And then there’s Aanu Sodipe’s violin, which brings an entirely different kind of magic. It doesn’t ground you in north London at all; instead, it feels as though you’ve been lifted and set down somewhere near Montmartre - that same romantic melancholy, the suggestion of cobblestones at dusk, windows glowing above narrow streets. Carr’s lines float over the ensemble like half-remembered dreams, adding a distinctly cinematic sweep to a record already steeped in moonlight and meaning - and in particular on the title track, Moon Over Mildmay, Carr’s original lyric, set to David Raksin’s Love Song from Apache, is a standout: the sort of tune that feels as though it has always existed, waiting quietly for her to claim it in this configuration.

▸ **REQUIRED WORK**
(A) Answer these questions from the music review:
(i) Whose violin does it describe?
(ii) What is the name of the title track?
(iii) To which composition is Carr's original lyric set?
(B) Carry the music review forward from its last sentence.

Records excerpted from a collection
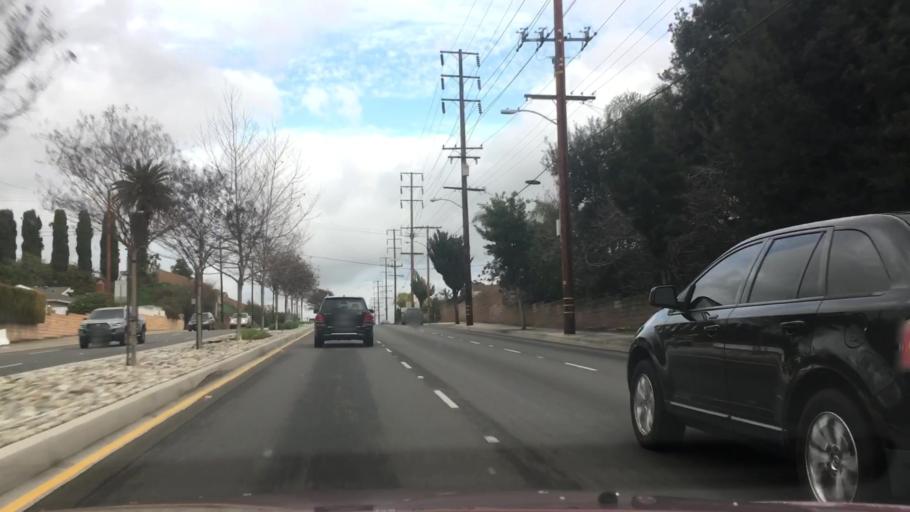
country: US
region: California
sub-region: Los Angeles County
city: East La Mirada
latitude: 33.9173
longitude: -117.9778
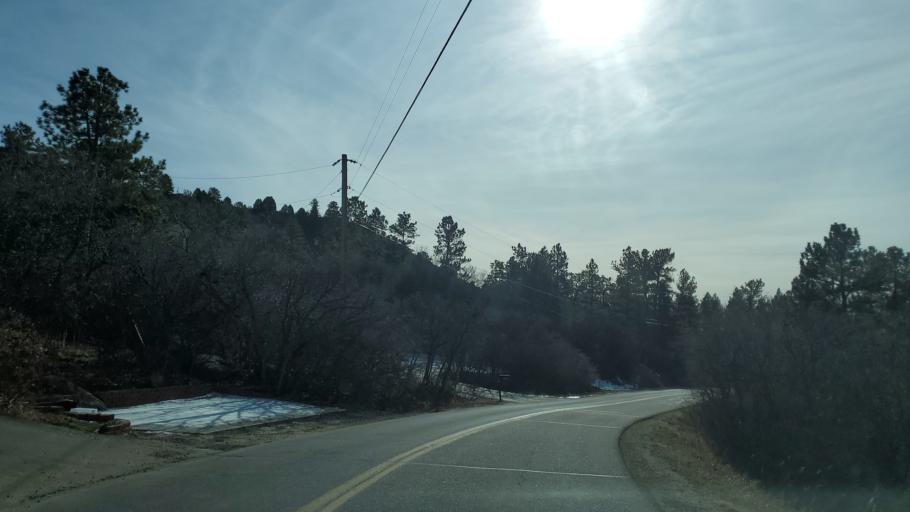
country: US
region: Colorado
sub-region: Douglas County
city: Castle Pines
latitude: 39.4399
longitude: -104.8732
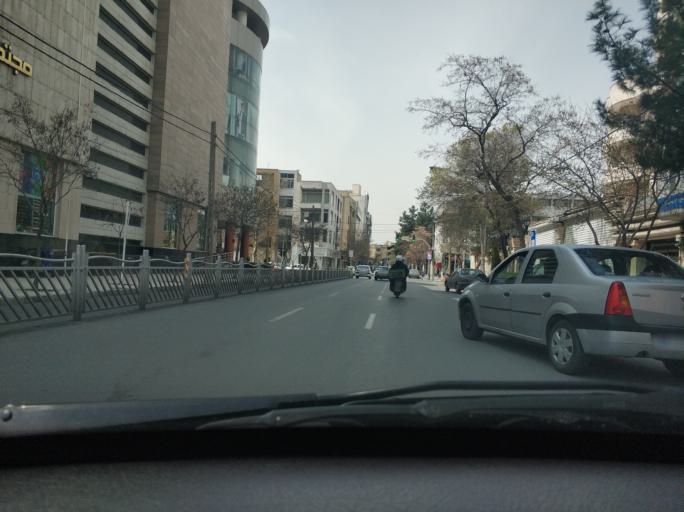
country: IR
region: Razavi Khorasan
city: Mashhad
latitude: 36.3039
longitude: 59.5724
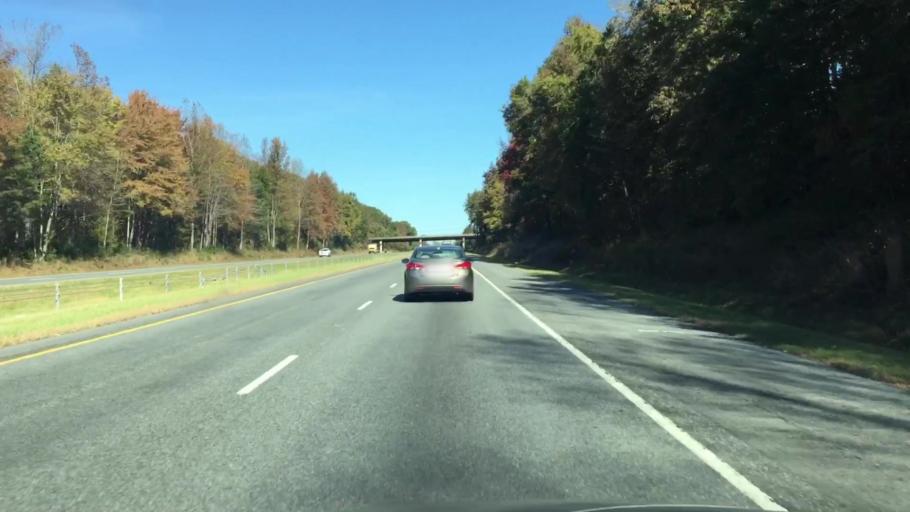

▸ **OUTPUTS IN ORDER**
(A)
(i) Aanu Sodipe's
(ii) Moon Over Mildmay
(iii) David Raksin's Love Song from Apache

(B)
The Crazy Woman, adapted from the Gwendolyn Brooks poem, is delivered with equal parts sensitivity and bite, Carr shaping the text with an actor’s instinct for subtext. And Ouve o Silêncio - reimagined from Cláudio Santoro’s classical prelude - is simply exquisite, Carr replacing the later-added lyrics with her own and singing it as though the piece had always been destined to carry her words.
Another quiet triumph of the album is the way it bristles with compositions and standards by Mercer, Bernstein, Rodgers, and Strayhorn - heavyweights in their respective corners of the tradition - yet Carr and the band make them feel utterly lived-in. These classics don’t sit beside her self-penned lyrics; they’re woven through them, in dialogue with them. The old and the new, the canon and the personal, each illuminating the other. It’s a delicate balance, and Carr handles it with remarkable poise: nothing feels reverential, nothing feels forced. Instead, the album becomes a kind of musical conversation across decades, styles, and sensibilities - a reminder that the jazz songbook is a living thing, not a museum exhibit.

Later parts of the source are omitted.